El resultado es nefasto. Los manglares están siendo sofocados, como sucedió en la Ciénaga Grande de Santa Marta, hoy transformada en paisaje de huesos vegetales a orilla y orilla de una cinta de asfalto. Los bosques se abaten en proporciones logarítmicas y se resiembran en lánguidas tasas aritméticas. La selva amazónica retrae sus fronteras del norte y del occidente, porque los sembradores de cultivos ilícitos rehúyen allí los tóxicos de los aviones fumigadores. Proyectos de carreteras tajan los ecosistemas dejando a su paso el sobrevuelo de los gallinazos sobre la humareda del progreso.
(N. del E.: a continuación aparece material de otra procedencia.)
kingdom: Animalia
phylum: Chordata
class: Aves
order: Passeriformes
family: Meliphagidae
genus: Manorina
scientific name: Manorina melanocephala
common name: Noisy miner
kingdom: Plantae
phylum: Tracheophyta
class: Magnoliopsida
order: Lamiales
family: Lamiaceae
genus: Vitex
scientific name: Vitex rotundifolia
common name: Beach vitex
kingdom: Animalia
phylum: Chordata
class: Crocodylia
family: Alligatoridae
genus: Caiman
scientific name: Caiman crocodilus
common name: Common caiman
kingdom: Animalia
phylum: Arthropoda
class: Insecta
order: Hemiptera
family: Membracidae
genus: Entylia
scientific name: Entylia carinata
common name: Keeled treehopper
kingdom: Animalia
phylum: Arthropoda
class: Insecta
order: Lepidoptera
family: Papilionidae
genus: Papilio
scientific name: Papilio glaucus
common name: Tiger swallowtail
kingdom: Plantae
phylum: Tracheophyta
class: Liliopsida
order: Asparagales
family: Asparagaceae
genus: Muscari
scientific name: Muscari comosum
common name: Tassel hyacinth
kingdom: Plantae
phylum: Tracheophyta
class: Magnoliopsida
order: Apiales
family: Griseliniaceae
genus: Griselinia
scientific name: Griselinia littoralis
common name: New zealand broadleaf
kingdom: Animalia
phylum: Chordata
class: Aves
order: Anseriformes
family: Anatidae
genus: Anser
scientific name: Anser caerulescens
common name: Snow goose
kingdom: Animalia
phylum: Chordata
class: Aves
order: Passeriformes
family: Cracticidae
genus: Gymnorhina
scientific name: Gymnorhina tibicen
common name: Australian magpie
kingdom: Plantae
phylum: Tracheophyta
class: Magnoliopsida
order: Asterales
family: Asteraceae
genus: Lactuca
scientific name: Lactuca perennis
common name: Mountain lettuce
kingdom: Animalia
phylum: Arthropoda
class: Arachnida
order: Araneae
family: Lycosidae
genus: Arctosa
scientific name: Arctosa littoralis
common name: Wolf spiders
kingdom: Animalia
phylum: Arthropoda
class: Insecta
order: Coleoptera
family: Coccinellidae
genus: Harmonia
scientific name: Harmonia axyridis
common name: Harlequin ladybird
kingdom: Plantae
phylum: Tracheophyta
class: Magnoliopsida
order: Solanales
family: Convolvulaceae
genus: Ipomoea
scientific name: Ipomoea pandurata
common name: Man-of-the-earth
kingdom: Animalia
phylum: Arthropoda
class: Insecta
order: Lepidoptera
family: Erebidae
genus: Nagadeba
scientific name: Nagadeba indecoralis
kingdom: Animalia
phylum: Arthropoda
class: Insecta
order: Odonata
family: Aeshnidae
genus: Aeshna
Cada año perversamente mueren muchos más ríos que los que inocentemente nacen.
En los últimos treinta años los casquetes glaciales de nevados y volcanes han perdido la tercera parte de su masa, y algunos de ellos han respondido con el lenguaje de la muerte precipitada sobre decenas de miles de habitantes. La fauna superior de las selvas, de los bosques medios y altos, ha sido convertida en trofeo de cazadores, y es motivo de noticia la aparición sorpresiva de un tigre, de una danta, de un venado, de un oso de anteojos.
Decididamente, el hombre ha llegado a ser lobo, no sólo para el hombre, sino para el mismo lobo y para todas las especies nobles. Aquí se ha comprobado el aserto del siquiatra colombiano Luis Carlos Restrepo, según el cual los únicos que podemos ser bestias somos los humanos. Aquí se le ha dado razón al verso de Emily Dickinson, convertido en título de libro por el poeta colombiano William Ospina: “Es tarde para el hombre”. Ya no es hora de que el hombre se proponga como el centro del mundo y como la medida de todas las cosas. Y es temprano, en cambio, para la subordinación a unos principios que nos hagan pasar del tiempo de la dominación al tiempo de la alianza con las otras criaturas, al tiempo de la sumisión a los poderes que en verdad rigen la vida y sostienen el universo.
Grupos e individuos esforzados han venido oponiendo resistencia a las culturas de la devastación y ejerciendo acciones de investigación, de rescate, de contemplación, de celebración de las maravillas del neotrópico. Son naturalistas, ecólogos, médicos, herbolarios, fotógrafos de ecosistemas, expedicionarios de las altas cumbres y de las profundas sombras, antropólogos, editores, poetas. Con reverencia se acercan a la naturaleza como misterio y como objeto de amor. Curan las heridas de los pájaros, se extasían junto a las lagunas verdes paramunas, plantan campamentos cerca al silbo del viento, escalan rocas precámbricas, dejan huellas sobre las nieves serenas, entonan la alabanza a los mismos dioses, antiguos dadores de revenidas sabidurías a los chamanes selváticos, y plasman su adoración al infinito desde este trópico colombiano colmado de infinitos.